Term insurance plans in India insure your life against uncertain eventualities and help you to provide your family members with the financial security that they deserve. The main reason for a term plan’s popularity is that it offers a high sum assured at an economical premium. Today, even corporate organizations are insuring the lives of their employees via a term policy. Such policies are known as group term insurance plans. These plans differ from individual term policies. Read on to understand the differences between the two term plans.
Individual term insurance
As the name suggests, individual term insurance provides life cover to the policyholder if he or she pays the premiums on time. Here, the premium depends on various factors, such as your age, medical history, lifestyle habits, and the sum assured, among others. For individuals, it is necessary to invest in term insurance plans in India right from a younger age. It is because when you are young, the rate of mortality is less, and there are low chances of getting diagnosed with life-threatening diseases, such as high blood pressure, diabetes, cardiovascular diseases, and cancer. Therefore, you get a term plan at a much more affordable premium compared to an older policyholder.

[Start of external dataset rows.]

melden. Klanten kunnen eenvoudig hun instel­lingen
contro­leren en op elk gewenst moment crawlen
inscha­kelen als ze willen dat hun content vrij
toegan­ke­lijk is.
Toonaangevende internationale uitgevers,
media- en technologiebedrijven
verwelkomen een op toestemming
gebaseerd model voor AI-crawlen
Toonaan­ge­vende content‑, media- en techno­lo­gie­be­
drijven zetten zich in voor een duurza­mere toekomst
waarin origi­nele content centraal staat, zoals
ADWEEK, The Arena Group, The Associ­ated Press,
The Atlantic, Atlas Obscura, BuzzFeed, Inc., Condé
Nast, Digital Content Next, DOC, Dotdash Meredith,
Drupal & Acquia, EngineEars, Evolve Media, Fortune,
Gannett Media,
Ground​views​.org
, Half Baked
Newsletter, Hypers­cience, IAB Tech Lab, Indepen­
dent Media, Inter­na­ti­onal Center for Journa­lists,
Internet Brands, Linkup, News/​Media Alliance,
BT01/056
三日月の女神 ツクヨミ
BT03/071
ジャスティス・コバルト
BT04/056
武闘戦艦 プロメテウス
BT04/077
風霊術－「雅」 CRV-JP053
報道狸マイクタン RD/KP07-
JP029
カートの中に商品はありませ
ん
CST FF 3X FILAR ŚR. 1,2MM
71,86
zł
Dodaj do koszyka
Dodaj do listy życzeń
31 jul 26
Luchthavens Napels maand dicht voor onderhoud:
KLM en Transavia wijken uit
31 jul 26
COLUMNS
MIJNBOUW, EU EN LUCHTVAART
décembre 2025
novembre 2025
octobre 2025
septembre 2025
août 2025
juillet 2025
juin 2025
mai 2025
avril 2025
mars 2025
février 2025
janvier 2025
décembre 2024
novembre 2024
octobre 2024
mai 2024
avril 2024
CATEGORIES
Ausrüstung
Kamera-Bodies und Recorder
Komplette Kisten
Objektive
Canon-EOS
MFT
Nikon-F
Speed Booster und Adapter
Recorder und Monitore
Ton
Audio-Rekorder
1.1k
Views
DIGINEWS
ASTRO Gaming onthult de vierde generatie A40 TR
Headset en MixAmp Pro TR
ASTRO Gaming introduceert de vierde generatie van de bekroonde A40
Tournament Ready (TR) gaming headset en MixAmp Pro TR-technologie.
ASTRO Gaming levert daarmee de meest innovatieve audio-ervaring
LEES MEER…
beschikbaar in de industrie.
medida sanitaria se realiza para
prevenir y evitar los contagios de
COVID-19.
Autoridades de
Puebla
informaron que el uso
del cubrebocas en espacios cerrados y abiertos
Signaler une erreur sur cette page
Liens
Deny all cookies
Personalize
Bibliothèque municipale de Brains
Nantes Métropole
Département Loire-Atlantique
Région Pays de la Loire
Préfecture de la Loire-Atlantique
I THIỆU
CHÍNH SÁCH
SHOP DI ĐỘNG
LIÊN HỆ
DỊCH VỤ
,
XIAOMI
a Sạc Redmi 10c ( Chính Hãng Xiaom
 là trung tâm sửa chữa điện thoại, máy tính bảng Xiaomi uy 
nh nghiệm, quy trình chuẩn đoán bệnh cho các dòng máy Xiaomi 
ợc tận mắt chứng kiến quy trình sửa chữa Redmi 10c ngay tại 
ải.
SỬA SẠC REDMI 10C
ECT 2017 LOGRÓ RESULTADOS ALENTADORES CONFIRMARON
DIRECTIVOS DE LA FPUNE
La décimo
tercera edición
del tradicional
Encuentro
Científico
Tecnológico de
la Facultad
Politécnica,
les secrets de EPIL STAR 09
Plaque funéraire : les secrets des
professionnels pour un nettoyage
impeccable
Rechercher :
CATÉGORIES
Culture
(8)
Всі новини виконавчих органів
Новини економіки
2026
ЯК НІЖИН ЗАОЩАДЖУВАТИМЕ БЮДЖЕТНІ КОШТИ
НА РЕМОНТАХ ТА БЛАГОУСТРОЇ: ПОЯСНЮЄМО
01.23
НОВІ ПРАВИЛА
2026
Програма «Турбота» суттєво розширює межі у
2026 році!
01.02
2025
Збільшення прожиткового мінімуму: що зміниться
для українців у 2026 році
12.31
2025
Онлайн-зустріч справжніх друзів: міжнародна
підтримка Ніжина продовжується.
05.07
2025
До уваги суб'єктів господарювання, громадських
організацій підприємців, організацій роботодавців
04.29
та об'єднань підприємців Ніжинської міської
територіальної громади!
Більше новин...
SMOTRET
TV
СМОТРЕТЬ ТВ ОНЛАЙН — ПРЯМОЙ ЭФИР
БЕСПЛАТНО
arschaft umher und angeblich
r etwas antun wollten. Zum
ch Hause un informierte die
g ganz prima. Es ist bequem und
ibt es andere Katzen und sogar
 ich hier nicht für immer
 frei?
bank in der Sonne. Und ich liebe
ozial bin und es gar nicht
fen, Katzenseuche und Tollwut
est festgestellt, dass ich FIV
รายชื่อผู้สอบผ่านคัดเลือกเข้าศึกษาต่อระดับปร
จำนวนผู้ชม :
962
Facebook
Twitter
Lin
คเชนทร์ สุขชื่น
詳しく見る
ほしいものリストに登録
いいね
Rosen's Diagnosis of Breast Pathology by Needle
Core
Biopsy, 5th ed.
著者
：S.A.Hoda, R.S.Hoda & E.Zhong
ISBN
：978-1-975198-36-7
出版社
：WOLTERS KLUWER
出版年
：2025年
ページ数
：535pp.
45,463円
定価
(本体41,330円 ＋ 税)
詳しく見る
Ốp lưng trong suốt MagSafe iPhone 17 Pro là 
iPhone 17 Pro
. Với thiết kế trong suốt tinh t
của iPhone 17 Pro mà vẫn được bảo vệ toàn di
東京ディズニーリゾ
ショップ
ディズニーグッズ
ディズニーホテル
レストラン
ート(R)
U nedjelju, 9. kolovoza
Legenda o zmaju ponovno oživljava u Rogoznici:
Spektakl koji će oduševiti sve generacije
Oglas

When you buy an individual term plan, you can select the sum assured as per your family’s financial needs and objectives. With this policy, you will have life insurance until the policy matures if you renew it timely.
Group term insurance
When you join a company, your employer will provide you with a group term plan as a perquisite. Here, your employer pays the premium, and the sum assured may not be significant. So, in this plan, you will have life insurance until you are working for your employer. The sum assured will be common for most of the employees, and it may not be sufficient for your family to achieve their goals in the case of your absence.
Now, when you have got an understanding of both these term plans, we have compared them on various aspects, like:
When compared to an individual term insurance policy, a group term plan is more cost-effective. As a group term plan covers many people, it comes at a cheaper premium. An individual term plan is costlier because it is tailor-made as per your needs.
A group term plan does not offer you the convenience to select the sum assured and pay the premium accordingly. Your employer finalizes all the terms and conditions of the group term plan. Conversely, in an individual term plan, you have the freedom to opt for a sum assured by considering factors like your monetary requirements, goals, and outstanding debts. So, individual term plans are more flexible than group term plans.
One of the most term insurance benefits of an individual plan is that the premium will remain stagnant throughout the policy duration. This means that you can save a large sum over the years. However, in a group term policy, the premium increases with age.
The insurer cannot cancel an individual term plan. If you stop paying the premiums, you will lose the life cover and jeopardize your family’s economic stability. On the other hand, the employer or insurance provider can discontinue the group term insurance plan at any time.
Most of these points indicate that an individual term plan scores over a group term insurance policy. With an individual term plan, your life is insured until the policy is active. However, in a group term plan, you do not have this facility, as you may lose life insurance in the case of retirement, termination of employment, or resignation from the organization.
So, even if your employer has covered you under group term insurance, it is advisable to purchase a separate individual term plan based on your family’s needs and goals.